Proposal Would Auto-Enroll Student Loan Borrowers Into Affordable Plans
A bipartisan bill proposal would streamline the process for enrolling into and staying enrolled in income-driven repayment plans.
- The bill aims to help former students who fall behind on student loan payments.
- It would also ease the process of staying on income-driven repayment plans.
- The proposal has the support of student and borrower advocacy groups.
Student loan borrowers at risk of defaulting on their loans may soon have a simplified path toward more affordable payments.
U.S. Reps. Suzanne Bonamici of Oregon and Brian Fitzpatrick of Pennsylvania — a Democrat and a Republican — introduced the Streamlining Income-driven, Manageable Payments on Loans for Education (SIMPLE) Act on Wednesday. The bill would take several steps to simplify the process to enroll in and stay enrolled in income-driven repayment (IDR) plans.
IDR plans allow borrowers to make lower monthly payments based on their income, with the opportunity for complete forgiveness after 20-25 years.
"For too many, student loan debt is a crippling burden that impacts borrowers' involvement in our economy and achieving personal goals like owning a home, starting a family, and supporting the community," Fitzpatrick said in a joint statement with Bonamici. "I am proud to support the SIMPLE Act, which will provide our students and borrowers what they deserve: more efficient access to the repayment resources already at their disposal."
This is the fourth time lawmakers have proposed a version of the SIMPLE Act. The first proposal in 2016 attracted 12 co-sponsors, including eight Democrats and four Republicans.
The latest version of the bill has the support of student and borrower advocacy groups including the Institute for College Access & Success, Third Way, the National Association of Student Financial Aid Administrators, and New America.
Auto-Enrollment for Those Most at Risk
Before the COVID-19 pause on student loan payments, approximately 10% of borrowers with federal student loans defaulted on those loans within three years of beginning repayment.
The pandemic pause slowed the bleeding, but the SIMPLE Act aims to give these borrowers an easier out before they enter default.
According to an overview of the bill, the act would require the Department of Education (ED) to send borrowers in immediate danger of defaulting a notice about lower monthly payments available through IDR. The bill would allow the U.S. Treasury Department to share data with ED so that the department can tell these at-risk borrowers what their new monthly payments would be.
The 2019 version of the bill said ED may request income data from the Treasury Department after a borrower is at least 60 days delinquent on their loan. ED would automatically enroll a borrower 120 days past due into the plan with the lowest monthly payment, according to the 2019 bill.

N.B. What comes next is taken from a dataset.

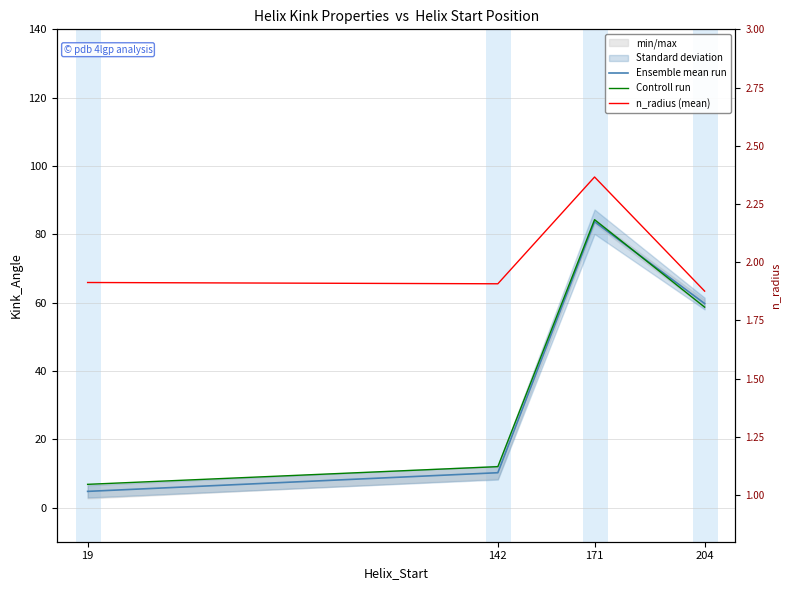

Is the value of Ensemble mean run at 19 greater than the value of Controll run at 142?

No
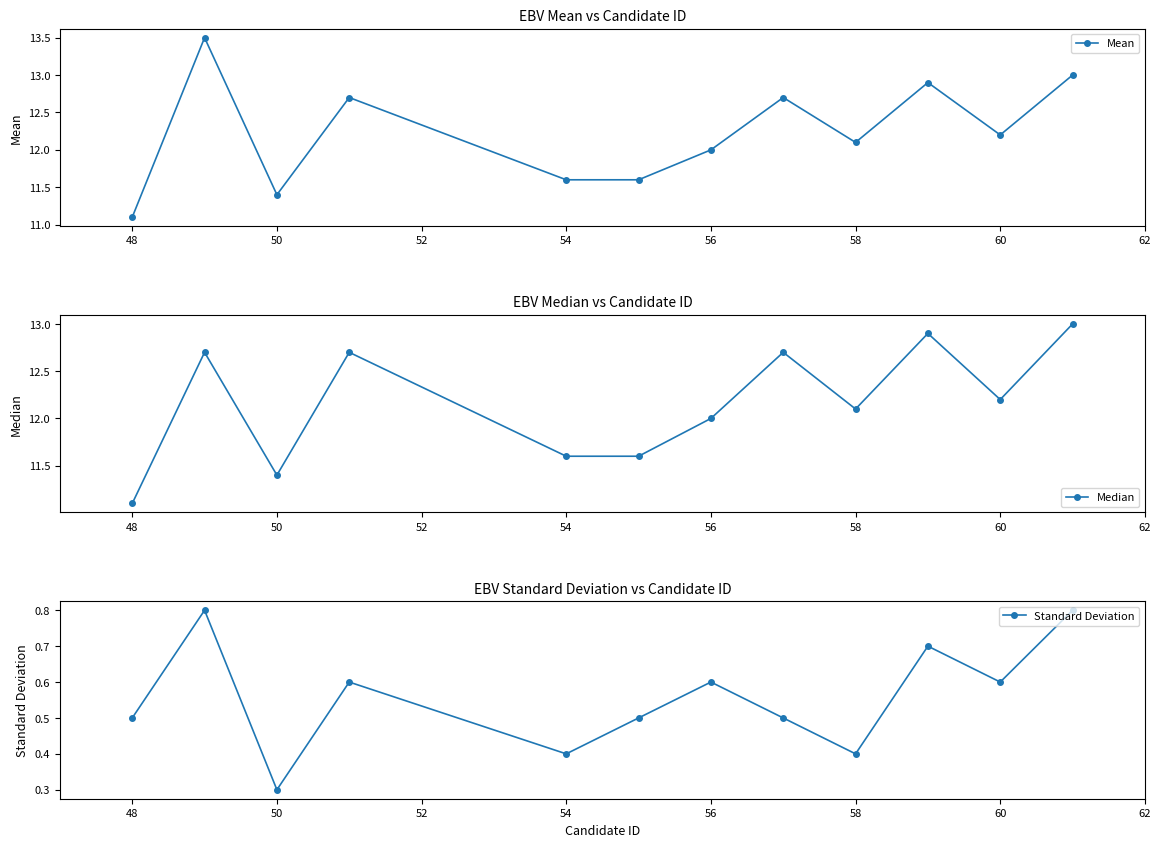

Does the chart have visible grid lines?

No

This part of the proposal is similar to language ED put forth for a new IDR plan during negotiated rulemaking in December. However, negotiators failed to reach consensus on the new plan, and ED recently delayed the release of its final proposal, although it still aims to allow borrowers to enroll in this plan in the summer of 2023.
The SIMPLE Act also includes enrollment options for those who have already defaulted on their loan but were able to rehabilitate it. According to the bill overview, ED would use income information to automatically enroll these borrowers when they reach good standing with their loan.
Discarding the Tedious Recertification Process
Many borrower advocates have claimed that the recertification process is a major barrier to borrowers taking advantage of IDR benefits. Borrowers must resubmit income and employment information to the department each year or risk being kicked from the program.
The SIMPLE Act aims to remove this hurdle.
Instead, ED would continue communicating with the Treasury Department to keep track of a borrower's yearly income. ED would then use tax information to determine the borrower's monthly payments under their IDR plan.